Wekiu bugs are nearly one quarter of an inch long with long, thin legs. Young bugs are dark brown with red abdomens, while the adult bugs are a more uniform dark brown to black color. Like all other true bugs, the young have only small developing wing pads. The adults, however, never develop full wings. Having extremely reduced wings may be an advantage to an insect that sneaks its way through rocks and ash. Besides, flying at the summit of Mauna Kea can send a bug on a long trip.

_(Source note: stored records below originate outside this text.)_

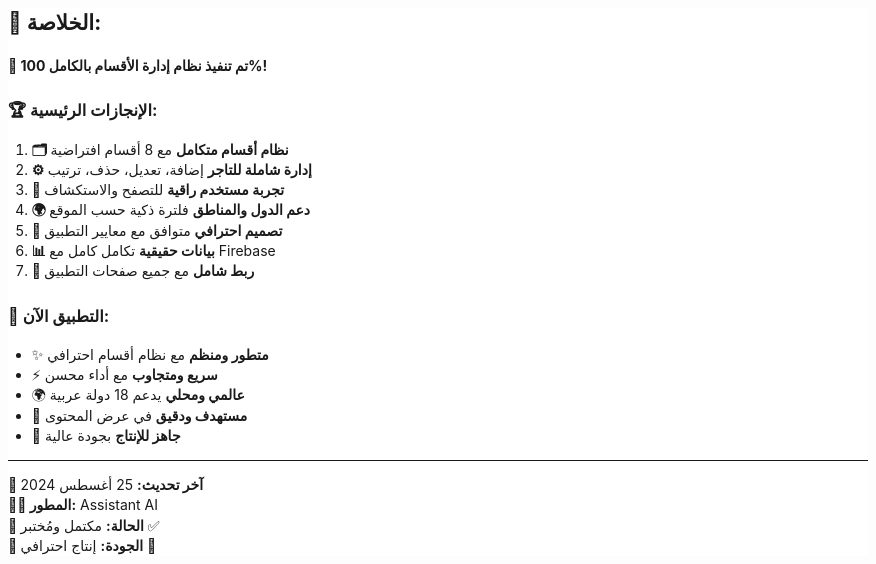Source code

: 
## **🎉 الخلاصة:**

**🎊 تم تنفيذ نظام إدارة الأقسام بالكامل 100%!**

### **🏆 الإنجازات الرئيسية:**
1. **🗂️ نظام أقسام متكامل** مع 8 أقسام افتراضية
2. **⚙️ إدارة شاملة للتاجر** إضافة، تعديل، حذف، ترتيب
3. **📱 تجربة مستخدم راقية** للتصفح والاستكشاف
4. **🌍 دعم الدول والمناطق** فلترة ذكية حسب الموقع
5. **🎨 تصميم احترافي** متوافق مع معايير التطبيق
6. **📊 بيانات حقيقية** تكامل كامل مع Firebase
7. **🔗 ربط شامل** مع جميع صفحات التطبيق

### **🚀 التطبيق الآن:**
- ✨ **متطور ومنظم** مع نظام أقسام احترافي
- ⚡ **سريع ومتجاوب** مع أداء محسن
- 🌍 **عالمي ومحلي** يدعم 18 دولة عربية
- 🎯 **مستهدف ودقيق** في عرض المحتوى
- 💯 **جاهز للإنتاج** بجودة عالية

---

**📍 آخر تحديث:** 25 أغسطس 2024  
**👨‍💻 المطور:** Assistant AI  
**🎯 الحالة:** مكتمل ومُختبر ✅  
**🌟 الجودة:** إنتاج احترافي 🚀
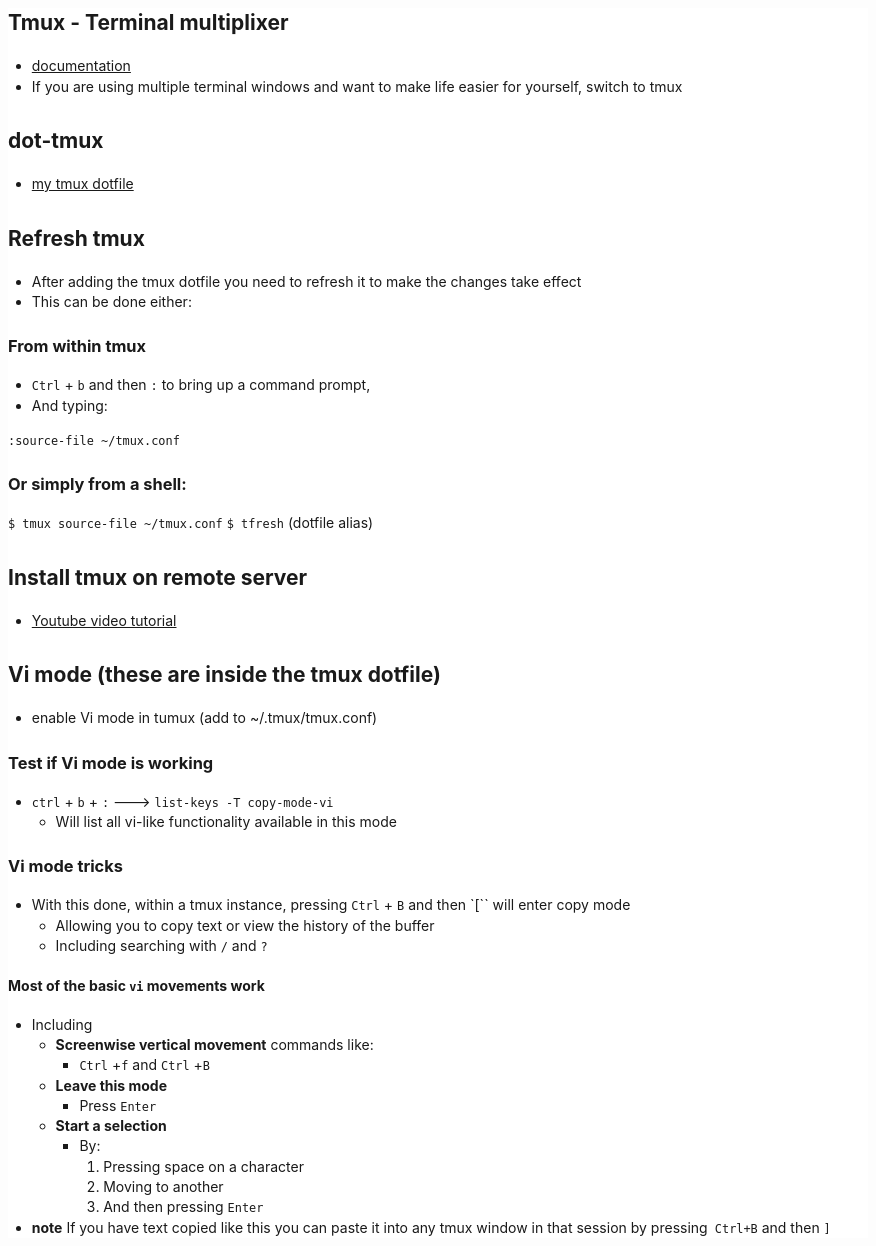 ## Tmux - Terminal multiplixer
* [documentation](https://github.com/tmux/tmux/wiki)
* If you are using multiple terminal windows and want to make life easier for yourself, switch to tmux

## dot-tmux
* [my tmux dotfile](https://github.com/kingluddite/dot-tmux)

## Refresh tmux
* After adding the tmux dotfile you need to refresh it to make the changes take effect
* This can be done either:

### From within tmux
* `Ctrl` + `b` and then `:` to bring up a command prompt, 
* And typing:

`:source-file ~/tmux.conf`

### Or simply from a shell:
`$ tmux source-file ~/tmux.conf`
`$ tfresh` (dotfile alias)

## Install tmux on remote server
* [Youtube video tutorial](https://www.youtube.com/watch?v=BHhA_ZKjyxo)

## Vi mode (these are inside the tmux dotfile)
* enable Vi mode in tumux (add to ~/.tmux/tmux.conf)

### Test if Vi mode is working
* `ctrl` + `b` + `:` ---> `list-keys -T copy-mode-vi`
    - Will list all vi-like functionality available in this mode

### Vi mode tricks
* With this done, within a tmux instance, pressing `Ctrl` + `B` and then `[`` will enter copy mode
    - Allowing you to copy text or view the history of the buffer
    - Including searching with `/` and `?`

#### Most of the basic `vi` movements work
* Including
    - **Screenwise vertical movement** commands like:
        + `Ctrl` +`f` and `Ctrl` +`B`
    - **Leave this mode**
        + Press `Enter`
    - **Start a selection**
        + By:
            1. Pressing space on a character
            2. Moving to another
            3. And then pressing `Enter`
* **note** If you have text copied like this you can paste it into any tmux window in that session by pressing` Ctrl+B` and then `]`
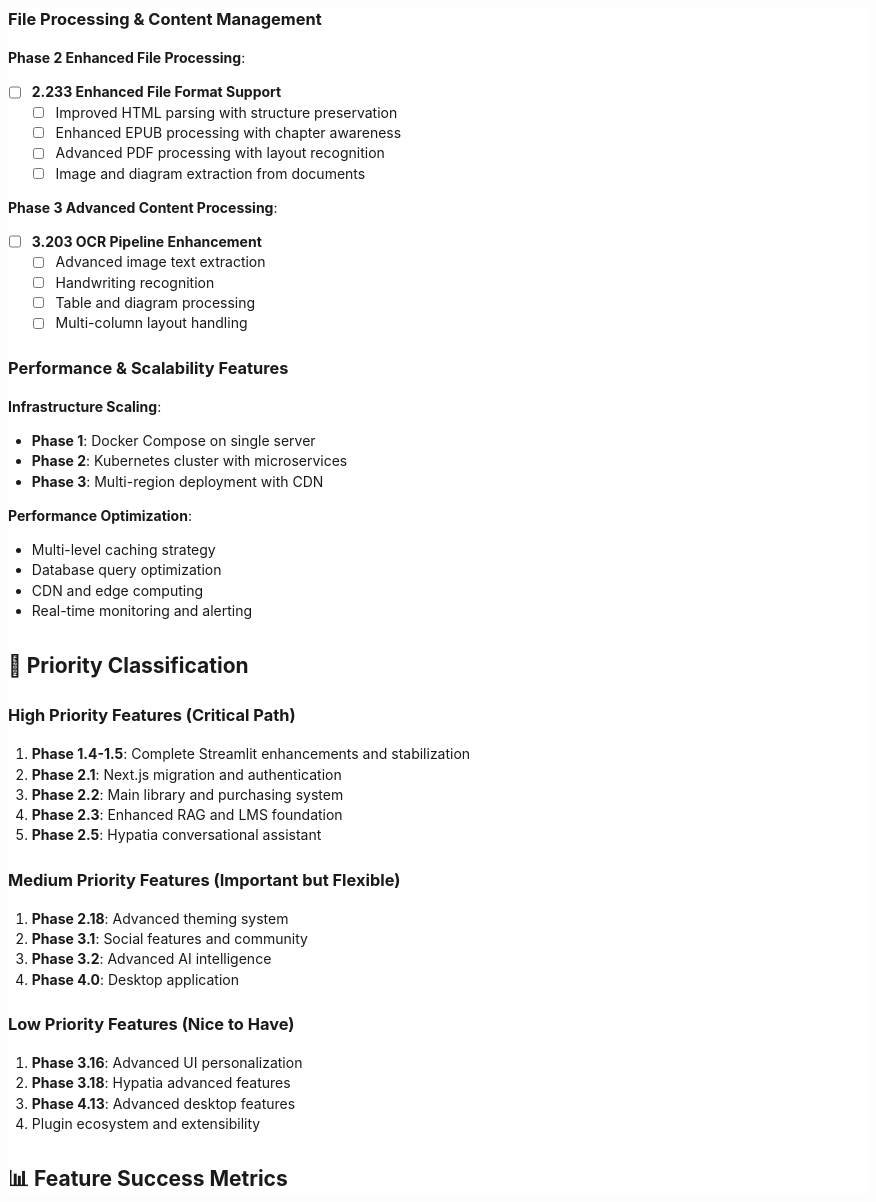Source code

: ### File Processing & Content Management

**Phase 2 Enhanced File Processing**:
- [ ] **2.233 Enhanced File Format Support**
  - [ ] Improved HTML parsing with structure preservation
  - [ ] Enhanced EPUB processing with chapter awareness
  - [ ] Advanced PDF processing with layout recognition
  - [ ] Image and diagram extraction from documents

**Phase 3 Advanced Content Processing**:
- [ ] **3.203 OCR Pipeline Enhancement**
  - [ ] Advanced image text extraction
  - [ ] Handwriting recognition
  - [ ] Table and diagram processing
  - [ ] Multi-column layout handling

### Performance & Scalability Features

**Infrastructure Scaling**:
- **Phase 1**: Docker Compose on single server
- **Phase 2**: Kubernetes cluster with microservices
- **Phase 3**: Multi-region deployment with CDN

**Performance Optimization**:
- Multi-level caching strategy
- Database query optimization
- CDN and edge computing
- Real-time monitoring and alerting

## 🎯 Priority Classification

### High Priority Features (Critical Path)
1. **Phase 1.4-1.5**: Complete Streamlit enhancements and stabilization
2. **Phase 2.1**: Next.js migration and authentication
3. **Phase 2.2**: Main library and purchasing system
4. **Phase 2.3**: Enhanced RAG and LMS foundation
5. **Phase 2.5**: Hypatia conversational assistant

### Medium Priority Features (Important but Flexible)
1. **Phase 2.18**: Advanced theming system
2. **Phase 3.1**: Social features and community
3. **Phase 3.2**: Advanced AI intelligence
4. **Phase 4.0**: Desktop application

### Low Priority Features (Nice to Have)
1. **Phase 3.16**: Advanced UI personalization
2. **Phase 3.18**: Hypatia advanced features
3. **Phase 4.13**: Advanced desktop features
4. Plugin ecosystem and extensibility

## 📊 Feature Success Metrics
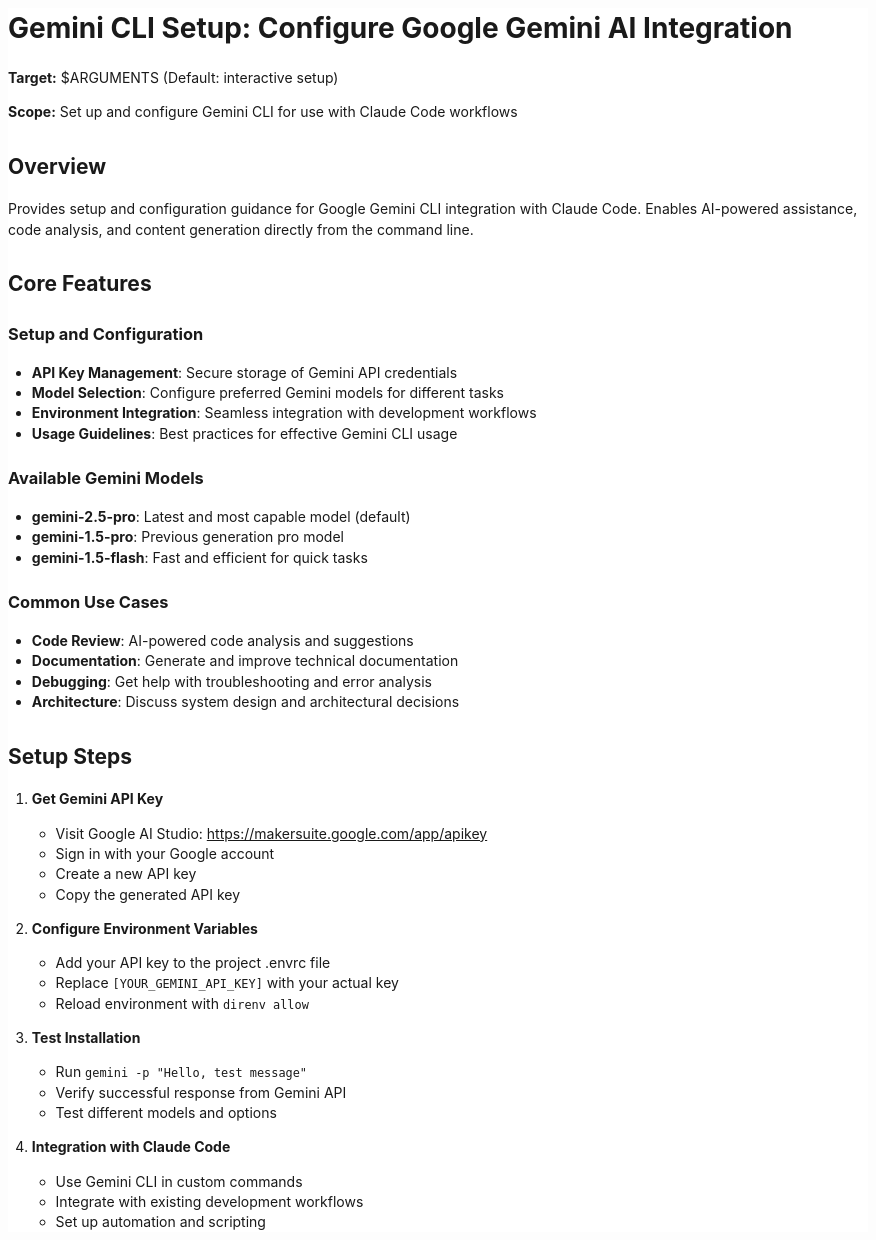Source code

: # Gemini CLI Setup: Configure Google Gemini AI Integration

**Target:** $ARGUMENTS (Default: interactive setup)

**Scope:** Set up and configure Gemini CLI for use with Claude Code workflows

## Overview

Provides setup and configuration guidance for Google Gemini CLI integration with Claude Code. Enables AI-powered assistance, code analysis, and content generation directly from the command line.

## Core Features

### Setup and Configuration
- **API Key Management**: Secure storage of Gemini API credentials
- **Model Selection**: Configure preferred Gemini models for different tasks
- **Environment Integration**: Seamless integration with development workflows
- **Usage Guidelines**: Best practices for effective Gemini CLI usage

### Available Gemini Models
- **gemini-2.5-pro**: Latest and most capable model (default)
- **gemini-1.5-pro**: Previous generation pro model
- **gemini-1.5-flash**: Fast and efficient for quick tasks

### Common Use Cases
- **Code Review**: AI-powered code analysis and suggestions
- **Documentation**: Generate and improve technical documentation
- **Debugging**: Get help with troubleshooting and error analysis
- **Architecture**: Discuss system design and architectural decisions

## Setup Steps

1. **Get Gemini API Key**
   - Visit Google AI Studio: https://makersuite.google.com/app/apikey
   - Sign in with your Google account
   - Create a new API key
   - Copy the generated API key

2. **Configure Environment Variables**
   - Add your API key to the project .envrc file
   - Replace `[YOUR_GEMINI_API_KEY]` with your actual key
   - Reload environment with `direnv allow`

3. **Test Installation**
   - Run `gemini -p "Hello, test message"`
   - Verify successful response from Gemini API
   - Test different models and options

4. **Integration with Claude Code**
   - Use Gemini CLI in custom commands
   - Integrate with existing development workflows
   - Set up automation and scripting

The bugs share their summit home with other arthropods, including spiders and caterpillars. Each has found its own way of dealing with the extreme cold found at this elevation. Wolf spiders hunker down under rocks that have been absorbing the sun's heat during the day. Moth caterpillars, like many other types of insects, have a sort of antifreeze in their bodies that prevents ice crystals from forming in their cells. Meanwhile, the wekiu bug takes the middle road. It also can endure subfreezing temperatures but prefers to find more protected retreats.
Until recently the wekiu bug was known only from the three cones at the summit of Mauna Kea. Construction of observatories at the summit of Mauna Kea raised concerns that the wekiu bug may be in jeopardy of losing its only known habitat. So the search began to find more bugs on Mauna Kea and the slopes of Mauna Loa. Individuals have now been observed on cinder cones nearly three miles from the Mauna Kea summit, while a previously unknown species was discovered on Mauna Loa.
The Mauna Loa bug, Nysius aa, was first captured in 1985 but not described as a different species until 1998. The life style of this bug appears to be very similar to that of its sister species, the wekiu bug, but subtle differences in its appearance make it clear that this is not the same species. Similar species have not been observed from Hualalai or Haleakala, but maybe they just haven't been found yet.
Eruptive activity of Kilauea Volcano continued unabated during the past week. Lava is erupting from Pu`u `O`o and flowing through a network of tubes from the vent to the sea. Surface flows from breakouts of the tube system were observed on the coastal flats. Lava is entering the ocean near Kamokuna and enlarging the bench. The public is reminded that the ocean-entry area is extremely hazardous, with explosions accompanying unpredictable collapses of the new land. The steam clouds are highly acidic and laced with glass particles.
There were no earthquakes reported felt for the week ending on May 20.